In a short speech just a few days
before the conclave that elected him pope, then-Cardinal Jorge Mario
Bergoglio told his fellow cardinals that the next pontiff "must be a man
who, from the contemplation and adoration of Jesus Christ, helps the
church to go out to the existential peripheries, helps her to be the
fruitful mother who gains life from 'the sweet and comforting joy of
evangelizing.'"
The church should not live "within herself, of herself, for herself,"
the future Pope Francis said. Rather, its evangelization should extend
"to the peripheries, not only geographically, but also the existential
peripheries: the mystery of sin, of pain, of injustice, of ignorance and
indifference to religion, of intellectual currents, and of all misery."
In light of those remarks, the Basilica of St. Paul Outside the Walls,
where Pope Francis was scheduled to celebrate Mass April 14, holds
special significance for his pontificate.
The Apostle Paul, whose tomb lies under the basilica's main altar,
brought the Gospel to peoples across the central and eastern
Mediterranean, and even more consequentially, translated the Christian
faith into the philosophical terms of ancient Greco-Roman culture. The
so-called "Apostle to the Gentiles" thus exemplifies the missionary
spirit invoked by the new pope.
St. Paul also embodies the charismatic (or prophetic) side of the
church, in much the way that his fellow patron of Rome, St. Peter, the
first pope, stands for the church's hierarchical (or institutional)
dimension. As the first member of a religious order to be elected pope
in nearly two centuries, Pope Francis is in a sense a successor to both
apostles, since the charismatic side of the church has traditionally
been the particular domain of religious life.
St. Paul's is today the only one of Rome's four major papal basilicas
entrusted to the care of a religious order. Benedictine monks have
resided there since the time of Pope Gregory I (590-604), who was
himself a former monk, and one of the legacies of that tradition is the
basilica's extensive library, whose collection includes some 10,000
volumes dating from before the 18th century.
The dynamic evangelizing spirit of its patron saint made the basilica a
fitting site for the January 25, 1959, announcement by Blessed John
XXIII that he would call an ecumenical council known to history as
Vatican II.
The basilica's current role as a center of ecumenism draws inspiration
from St. Paul, who did so much to bind the early church together. A
chapel is set aside for worship by non-Catholic Christians, and the pope
leads an ecumenical service in the basilica every year at the end of
the Week of Prayer for Christian Unity.
St. Paul's stands as a monument to that hoped-for unity, since the
basilica was destroyed by fire in 1823, then rebuilt with contributions
from Catholics and others around the world, including the Orthodox Tsar
Nicholas I of Russia, who gave blocks of malachite and lapis lazuli.

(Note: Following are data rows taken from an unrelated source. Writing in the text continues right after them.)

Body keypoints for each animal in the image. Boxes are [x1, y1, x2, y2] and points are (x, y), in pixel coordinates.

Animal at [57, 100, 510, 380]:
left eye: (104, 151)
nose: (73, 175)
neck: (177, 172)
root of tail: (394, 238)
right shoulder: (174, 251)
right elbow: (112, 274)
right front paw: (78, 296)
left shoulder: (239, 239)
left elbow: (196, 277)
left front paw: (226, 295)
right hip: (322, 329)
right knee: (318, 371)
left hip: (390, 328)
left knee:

Help also came from non-Christians, notably Muhammad Ali, viceroy of
Egypt, who donated alabaster columns.
For pilgrims and other visitors today, one of the basilica's most
noteworthy features is the series of mosaic medallion portraits of all
the popes up through Pope Benedict XVI.
A popular legend holds that the
apocalypse will come once the number of popes exhausts the available
spaces for portraits.
Yet the story of the basilica's rebuilding is a
reminder that the Catholic Church's power of endurance and growth is
greater than any physical construction.